Fundamentals of vehicle–track coupled dynamics

TLDR: In this article, a three-dimensional vehicle-track coupled dynamics model is developed in which a typical railway passenger vehicle is modelled as a 35-degree-of-freedom multi-body system.

Abstract: This paper presents a framework to investigate the dynamics of overall vehicle-track systems with emphasis on theoretical modelling, numerical simulation and experimental validation. A three-dimensional vehicle-track coupled dynamics model is developed in which a typical railway passenger vehicle is modelled as a 35-degree-of-freedom multi-body system. A traditional ballasted track is modelled as two parallel continuous beams supported by a discrete-elastic foundation of three layers with sleepers and ballasts included.
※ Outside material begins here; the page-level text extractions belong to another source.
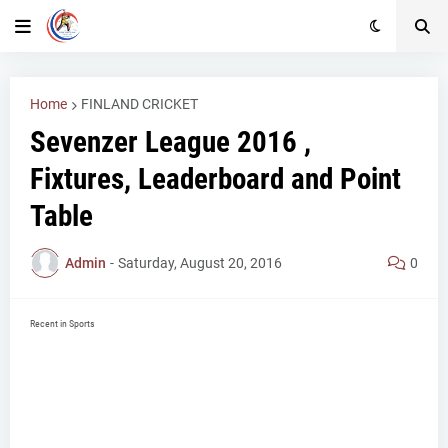
Home
FINLAND CRICKET
Sevenzer League 2016 ,
Fixtures, Leaderboard and Point
Table
Admin
-
Saturday, August 20, 2016
0
Recent in Sports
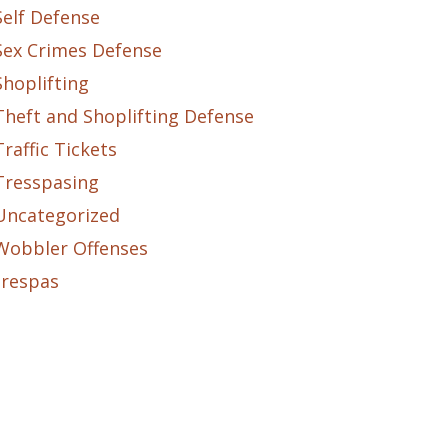
Self Defense
Sex Crimes Defense
Shoplifting
Theft and Shoplifting Defense
Traffic Tickets
Tresspasing
Uncategorized
Wobbler Offenses
trespas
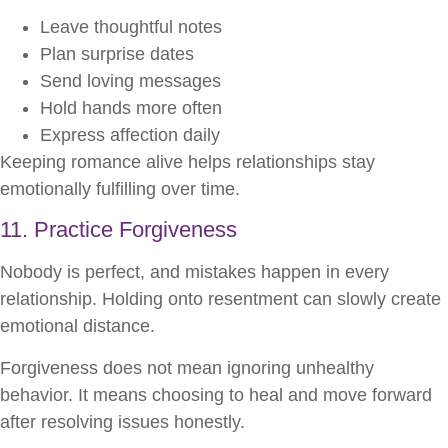
Leave thoughtful notes
Plan surprise dates
Send loving messages
Hold hands more often
Express affection daily
Keeping romance alive helps relationships stay
emotionally fulfilling over time.
11. Practice Forgiveness
Nobody is perfect, and mistakes happen in every
relationship. Holding onto resentment can slowly create
emotional distance.
Forgiveness does not mean ignoring unhealthy
behavior. It means choosing to heal and move forward
after resolving issues honestly.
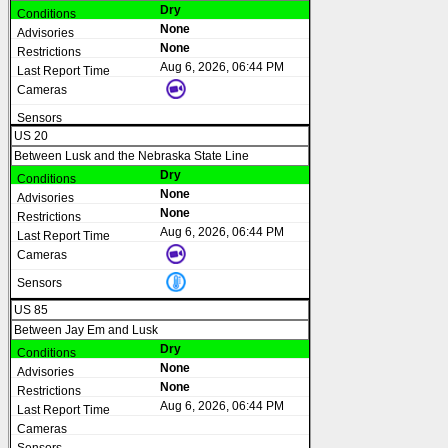
Dry
None
None
Aug 6, 2026, 06:44 PM
US 20
Between Lusk and the Nebraska State Line
Dry
None
None
Aug 6, 2026, 06:44 PM
US 85
Between Jay Em and Lusk
Dry
None
None
Aug 6, 2026, 06:44 PM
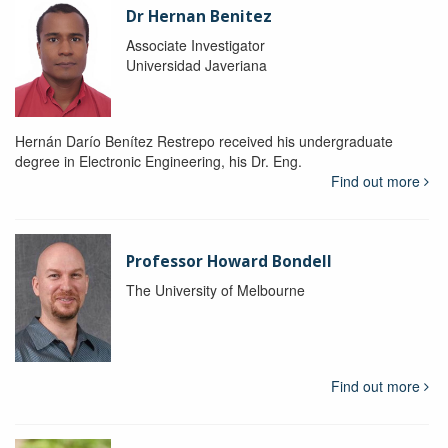
Dr Hernan Benitez
Associate Investigator
Universidad Javeriana
Hernán Darío Benítez Restrepo received his undergraduate
degree in Electronic Engineering, his Dr. Eng.
Find out more
Professor Howard Bondell
The University of Melbourne
Find out more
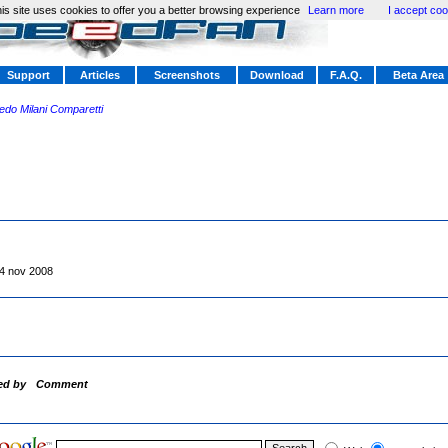
is site uses cookies to offer you a better browsing experience
Learn more
I accept coo
Support
Articles
Screenshots
Download
F.A.Q.
Beta Area
redo Milani Comparetti
4 nov 2008
ed by
Comment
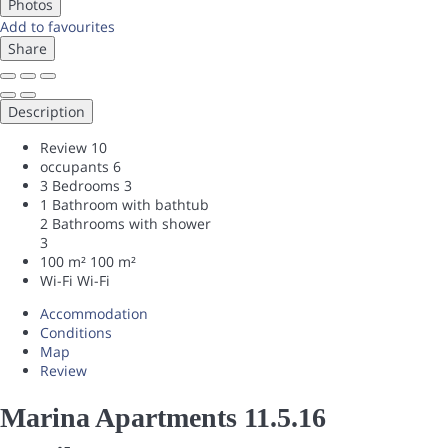
Photos
Add to favourites
Share
Description
Review
10
occupants
6
3 Bedrooms
3
1 Bathroom with bathtub
2 Bathrooms with shower
3
100 m²
100 m²
Wi-Fi
Wi-Fi
Accommodation
Conditions
Map
Review
Marina Apartments 11.5.16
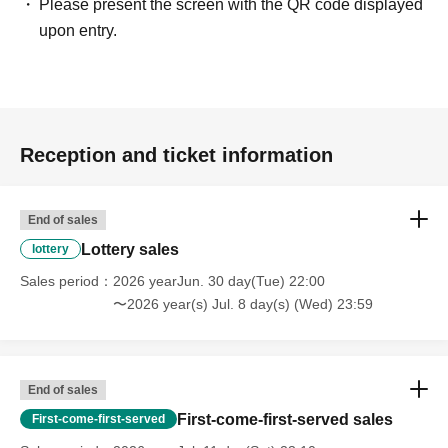
Please present the screen with the QR code displayed
upon entry.
Reception and ticket information
End of sales
Lottery sales
lottery
Sales period
2026 yearJun. 30 day(Tue) 22:00
〜2026 year(s) Jul. 8 day(s) (Wed) 23:59
End of sales
First-come-first-served sales
First-come-first-served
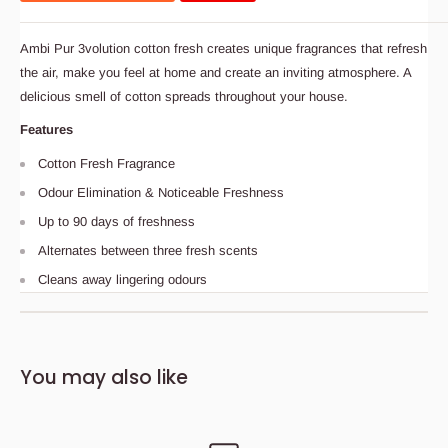
Ambi Pur 3volution cotton fresh creates unique fragrances that refresh
the air, make you feel at home and create an inviting atmosphere. A
delicious smell of cotton spreads throughout your house.
Features
Cotton Fresh Fragrance
Odour Elimination & Noticeable Freshness
Up to 90 days of freshness
Alternates between three fresh scents
Cleans away lingering odours
Description
Bedding Size Guide
You may also like
Ambi Pur 3volution cotton fresh creates unique fragrances
that refresh the air, make you feel at home and create an
inviting atmosphere. A delicious smell of cotton spreads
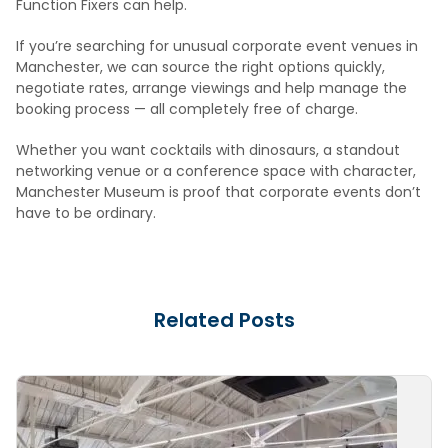
Function Fixers can help.
If you’re searching for unusual corporate event venues in
Manchester, we can source the right options quickly,
negotiate rates, arrange viewings and help manage the
booking process — all completely free of charge.
Whether you want cocktails with dinosaurs, a standout
networking venue or a conference space with character,
Manchester Museum is proof that corporate events don’t
have to be ordinary.
Related Posts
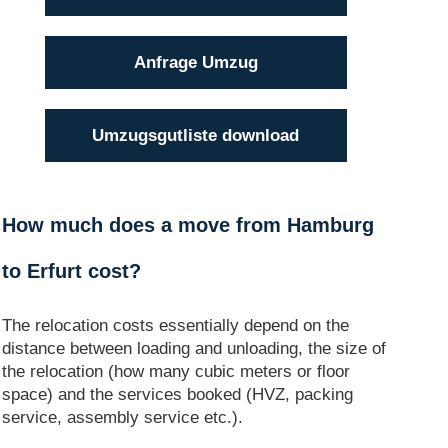
Anfrage Umzug
Umzugsgutliste download
How much does a move from Hamburg
to Erfurt cost?
The relocation costs essentially depend on the
distance between loading and unloading, the size of
the relocation (how many cubic meters or floor
space) and the services booked (HVZ, packing
service, assembly service etc.).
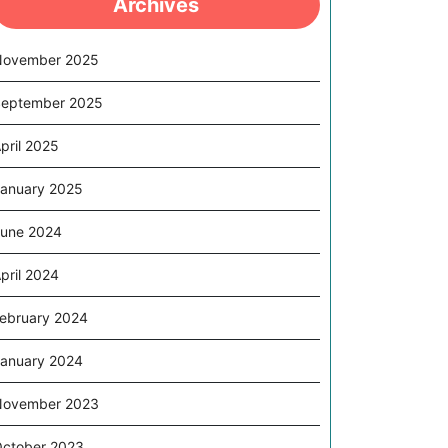
Archives
November 2025
eptember 2025
pril 2025
anuary 2025
une 2024
pril 2024
ebruary 2024
anuary 2024
November 2023
ctober 2023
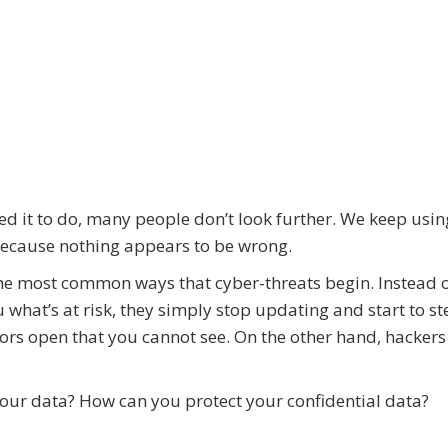
eed it to do, many people don’t look further. We keep usin
 because nothing appears to be wrong.
he most common ways that cyber-threats begin. Instead 
what’s at risk, they simply stop updating and start to st
oors open that you cannot see. On the other hand, hackers
our data? How can you protect your confidential data?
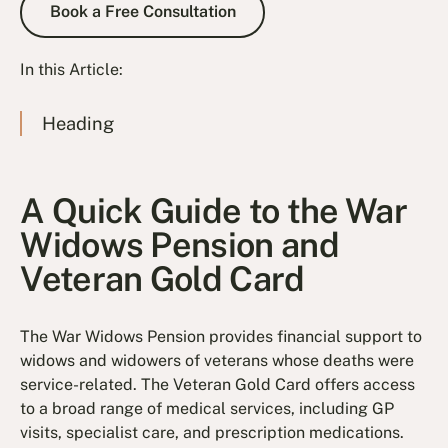
Book a Free Consultation
In this Article:
Heading
A Quick Guide to the War
Widows Pension and
Veteran Gold Card
The War Widows Pension provides financial support to
widows and widowers of veterans whose deaths were
service-related. The Veteran Gold Card offers access
to a broad range of medical services, including GP
visits, specialist care, and prescription medications.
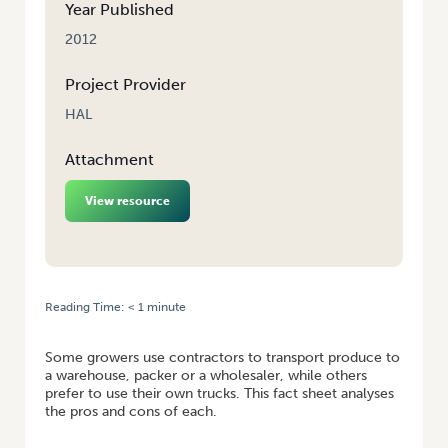
Year Published
2012
Project Provider
HAL
Attachment
View resource
Reading Time:
< 1
minute
HOME
/
BUSINESS CASE: BUY A TRUCK OR USE A CONTRACTOR
Some growers use contractors to transport produce to
a warehouse, packer or a wholesaler, while others
prefer to use their own trucks. This fact sheet analyses
the pros and cons of each.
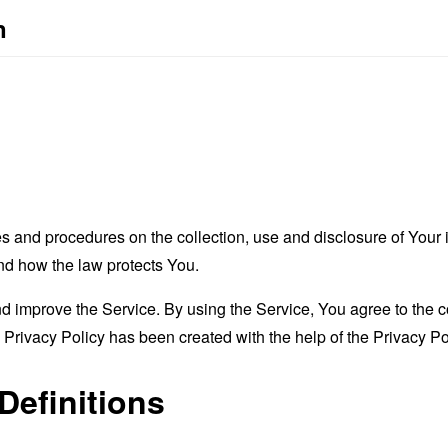
n
es and procedures on the collection, use and disclosure of You
and how the law protects You.
 improve the Service. By using the Service, You agree to the co
s Privacy Policy has been created with the help of the
Privacy Po
Definitions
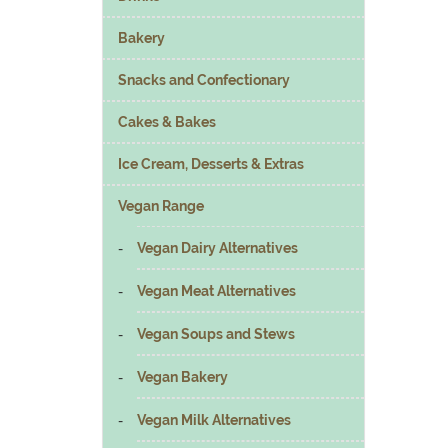
Bakery
Snacks and Confectionary
Cakes & Bakes
Ice Cream, Desserts & Extras
Vegan Range
Vegan Dairy Alternatives
Vegan Meat Alternatives
Vegan Soups and Stews
Vegan Bakery
Vegan Milk Alternatives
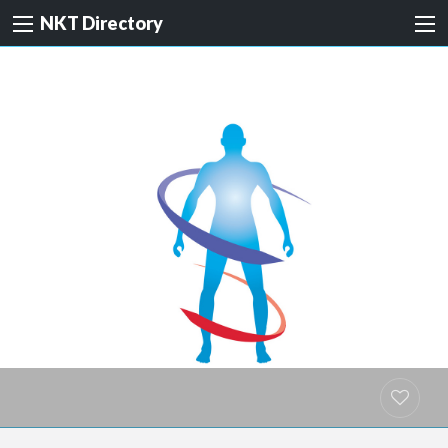
NKT Directory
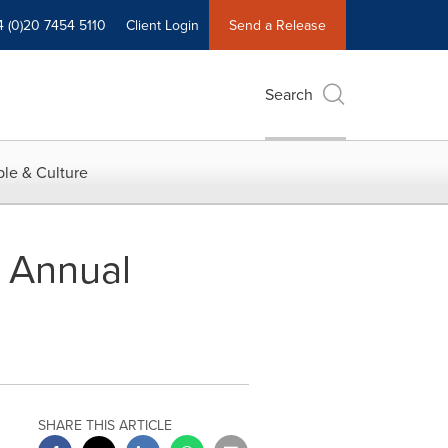
4 (0)20 7454 5110
Client Login
Send a Release
Search
le & Culture
e Annual
SHARE THIS ARTICLE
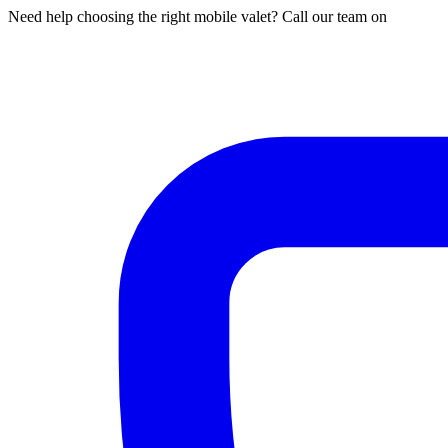
Need help choosing the right mobile valet? Call our team on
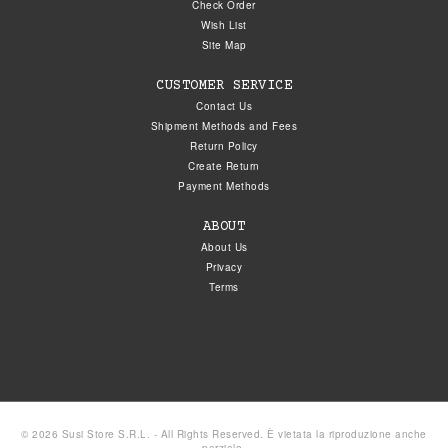
Check Order
Wish List
Site Map
CUSTOMER SERVICE
Contact Us
Shipment Methods and Fees
Return Policy
Create Return
Payment Methods
ABOUT
About Us
Privacy
Terms
© 2026 Susi Store S.R.L. - All Rights Reserved. È vietata la riproduzione anche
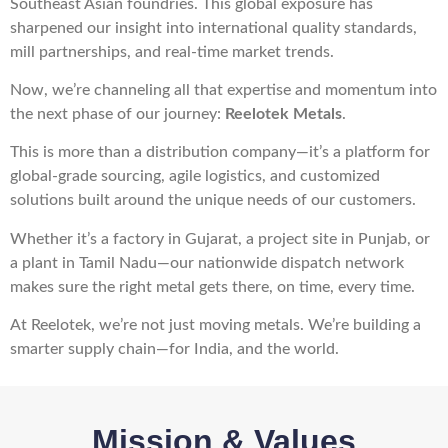
Southeast Asian foundries. This global exposure has
sharpened our insight into international quality standards,
mill partnerships, and real-time market trends.
Now, we’re channeling all that expertise and momentum into
the next phase of our journey:
Reelotek Metals
.
This is more than a distribution company—it’s a platform for
global-grade sourcing, agile logistics, and customized
solutions built around the unique needs of our customers.
Whether it’s a factory in Gujarat, a project site in Punjab, or
a plant in Tamil Nadu—our nationwide dispatch network
makes sure the right metal gets there, on time, every time.
At Reelotek, we’re not just moving metals. We’re building a
smarter supply chain—for India, and the world.
Mission & Values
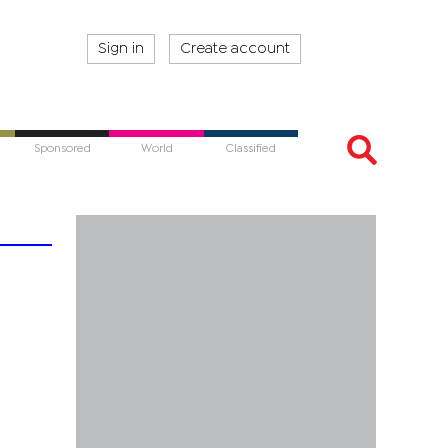
Sign in
Create account
Sponsored
World
Classified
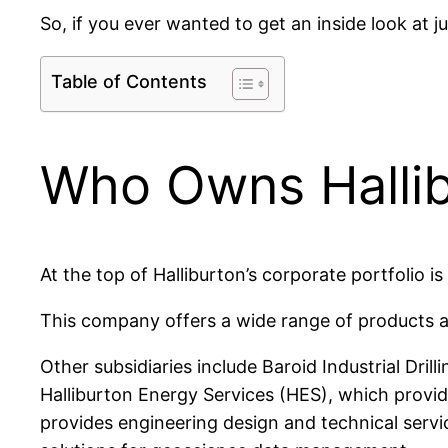
So, if you ever wanted to get an inside look at 
Table of Contents
Who Owns Halli
At the top of Halliburton’s corporate portfolio 
This company offers a wide range of products an
Other subsidiaries include Baroid Industrial Drilli
Halliburton Energy Services (HES), which provid
provides engineering design and technical serv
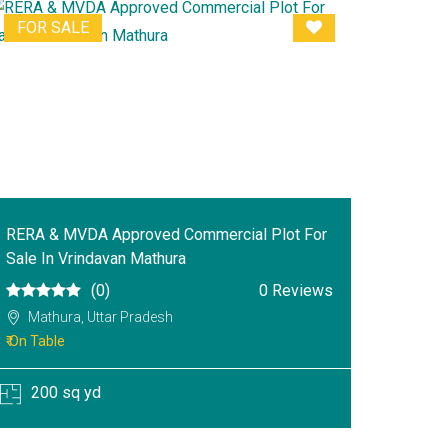
FOR SALE
RERA & MVDA Approved Commercial Plot For
Sale In Vrindavan Mathura
(0)
0 Reviews
Mathura, Uttar Pradesh
₹ On Table
200 sq yd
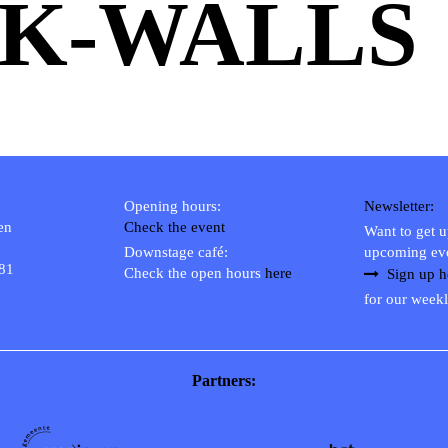
K-WALLS
Opening hours:
Newsletter:
en
Check the event
Want to get 
Downstage café:
upcoming ev
 81
Check the open hours
here
Sign up h
for our weekl
Partners:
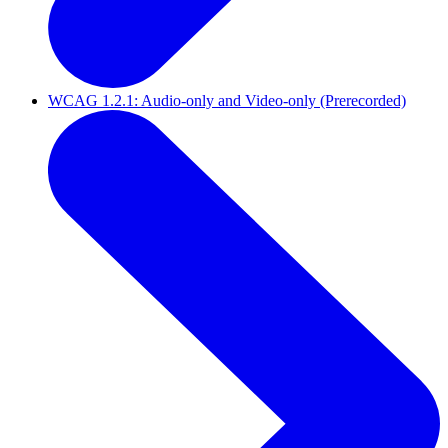
WCAG 1.2.1: Audio-only and Video-only (Prerecorded)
The non-ballasted slab track is modelled as two parallel continuous beams supported by a series of elastic rectangle plates on a viscoelastic foundation. The vehicle subsystem and the track subsystem are coupled through a wheel-rail spatial coupling model that considers rail vibrations in vertical, lateral and torsional directions. Random track irregularities expressed by track spectra are considered as system excitations by means of a time-frequency transformation technique. A fast explicit integration method is applied to solve the large nonlinear equations of motion of the system in the time domain. A computer program named TTISIM is developed to predict the vertical and lateral dynamic responses of the vehicle-track coupled system. The theoretical model is validated by full-scale field experiments, including the speed-up test on the Beijing-Qinhuangdao line and the high-speed running test on the Qinhuangdao-Shenyang line. Differences in the dynamic responses analysed by the vehicle-track coupled dynamics and by the classical vehicle dynamics are ascertained in the case of vehicles passing through curved tracks.